Into a powder paint (RILSAN® fine powder product of Elf Atochem) W1482 consisting mainly of polyamide 11, 0.5% of the composite antibacterial agent consisting of zinc type inorganic glass and silver-substituted inorganic ion exchanger (antibacterial agent C) was mixed in Henschel mixer to prepare a powder paint composition (composition 6) and the powder paint composition was coated on iron plate in a fluidized bed. The whiteness of the film (Example 4) was 76.5 which was not so different from the value of 76.8 obtained in Comparative Example 1.
For comparison, a composition containing 0.5% of the antibacterial agent A (silver-type) (Comparative Example 4) was also prepared. The whiteness of this film was 41.2. This means that the discoloration was worse than Comparative Example 2.
Coated film of the composition 6 together with a coated film containing no antibacterial agent (Composition 1) was immersed in water 23° C. for 1,000 hours. Difference * in the number of survived bacterium (increase and decrease) after the treatment was 5 for Bacillus coli and 2 for yellow grapes Staphylococcus aureus.

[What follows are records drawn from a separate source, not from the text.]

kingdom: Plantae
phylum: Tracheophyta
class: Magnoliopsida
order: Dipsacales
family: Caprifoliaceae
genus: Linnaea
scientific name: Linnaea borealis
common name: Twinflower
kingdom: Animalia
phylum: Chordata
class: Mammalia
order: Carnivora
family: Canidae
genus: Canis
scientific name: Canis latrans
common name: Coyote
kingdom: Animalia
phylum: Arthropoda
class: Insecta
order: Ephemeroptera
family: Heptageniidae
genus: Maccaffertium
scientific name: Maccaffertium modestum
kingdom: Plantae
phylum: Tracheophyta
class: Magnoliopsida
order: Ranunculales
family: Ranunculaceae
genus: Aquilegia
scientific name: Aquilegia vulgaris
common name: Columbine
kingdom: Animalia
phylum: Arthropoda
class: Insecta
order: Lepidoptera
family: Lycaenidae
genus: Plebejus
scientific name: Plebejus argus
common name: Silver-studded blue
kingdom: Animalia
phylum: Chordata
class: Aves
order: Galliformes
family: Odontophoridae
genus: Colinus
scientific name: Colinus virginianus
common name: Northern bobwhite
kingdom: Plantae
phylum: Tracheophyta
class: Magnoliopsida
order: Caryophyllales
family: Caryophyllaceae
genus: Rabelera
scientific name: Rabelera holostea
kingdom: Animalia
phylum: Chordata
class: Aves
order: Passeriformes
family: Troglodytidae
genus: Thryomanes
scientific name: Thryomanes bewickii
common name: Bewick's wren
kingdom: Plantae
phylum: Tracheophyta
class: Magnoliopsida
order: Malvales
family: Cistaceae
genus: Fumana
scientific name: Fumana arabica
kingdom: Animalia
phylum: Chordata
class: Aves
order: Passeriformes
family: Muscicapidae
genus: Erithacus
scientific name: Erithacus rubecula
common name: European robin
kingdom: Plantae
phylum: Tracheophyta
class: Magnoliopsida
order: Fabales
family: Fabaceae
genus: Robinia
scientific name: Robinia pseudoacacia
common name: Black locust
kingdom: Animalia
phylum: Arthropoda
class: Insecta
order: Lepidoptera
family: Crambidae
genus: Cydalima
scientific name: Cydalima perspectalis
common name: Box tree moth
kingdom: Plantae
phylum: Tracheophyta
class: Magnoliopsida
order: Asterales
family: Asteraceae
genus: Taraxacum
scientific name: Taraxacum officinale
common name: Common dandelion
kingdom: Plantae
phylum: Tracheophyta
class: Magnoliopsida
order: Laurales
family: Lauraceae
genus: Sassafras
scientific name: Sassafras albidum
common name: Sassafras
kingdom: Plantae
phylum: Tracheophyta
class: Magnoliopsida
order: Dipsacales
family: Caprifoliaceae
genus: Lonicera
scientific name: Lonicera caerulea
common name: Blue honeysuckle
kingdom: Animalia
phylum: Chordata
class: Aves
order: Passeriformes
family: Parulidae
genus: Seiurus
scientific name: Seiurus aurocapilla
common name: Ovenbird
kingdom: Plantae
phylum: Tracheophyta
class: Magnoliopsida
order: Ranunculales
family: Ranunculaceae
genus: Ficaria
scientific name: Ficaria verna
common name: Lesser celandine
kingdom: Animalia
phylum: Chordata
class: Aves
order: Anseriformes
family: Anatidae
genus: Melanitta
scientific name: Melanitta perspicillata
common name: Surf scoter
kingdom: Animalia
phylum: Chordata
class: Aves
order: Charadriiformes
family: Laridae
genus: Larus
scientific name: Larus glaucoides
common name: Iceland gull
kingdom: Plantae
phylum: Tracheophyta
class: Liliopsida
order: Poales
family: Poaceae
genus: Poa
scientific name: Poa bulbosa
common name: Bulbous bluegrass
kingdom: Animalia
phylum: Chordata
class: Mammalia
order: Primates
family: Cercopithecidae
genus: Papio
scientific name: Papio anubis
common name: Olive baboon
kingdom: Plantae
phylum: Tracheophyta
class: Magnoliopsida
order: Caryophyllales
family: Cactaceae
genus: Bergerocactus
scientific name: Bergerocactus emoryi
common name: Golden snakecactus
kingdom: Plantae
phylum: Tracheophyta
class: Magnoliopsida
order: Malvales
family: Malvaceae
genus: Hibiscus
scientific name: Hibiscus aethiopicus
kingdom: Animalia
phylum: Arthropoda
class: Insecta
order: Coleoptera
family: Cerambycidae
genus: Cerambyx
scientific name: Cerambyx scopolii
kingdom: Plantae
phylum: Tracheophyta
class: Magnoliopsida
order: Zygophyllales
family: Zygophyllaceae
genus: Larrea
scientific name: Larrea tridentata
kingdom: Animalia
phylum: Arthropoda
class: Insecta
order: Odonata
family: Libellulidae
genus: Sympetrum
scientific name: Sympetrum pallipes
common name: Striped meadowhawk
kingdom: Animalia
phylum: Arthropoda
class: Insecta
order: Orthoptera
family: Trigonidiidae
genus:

This reveals that the film according to the present invention possesses high antibacterial. [* Difference in the number of survived bacterium was expressed by a logarithm of an inverse number of a ratio of a number of bacterium in a film containing the antibacterial agent to a number of bacterium in a film containing no antibacterial agent. Therefore, higher value shows higher efficiency].
As explained, the composition according to this invention gives antibacterial film which is hardly discolored during heating stage and has enough endurance.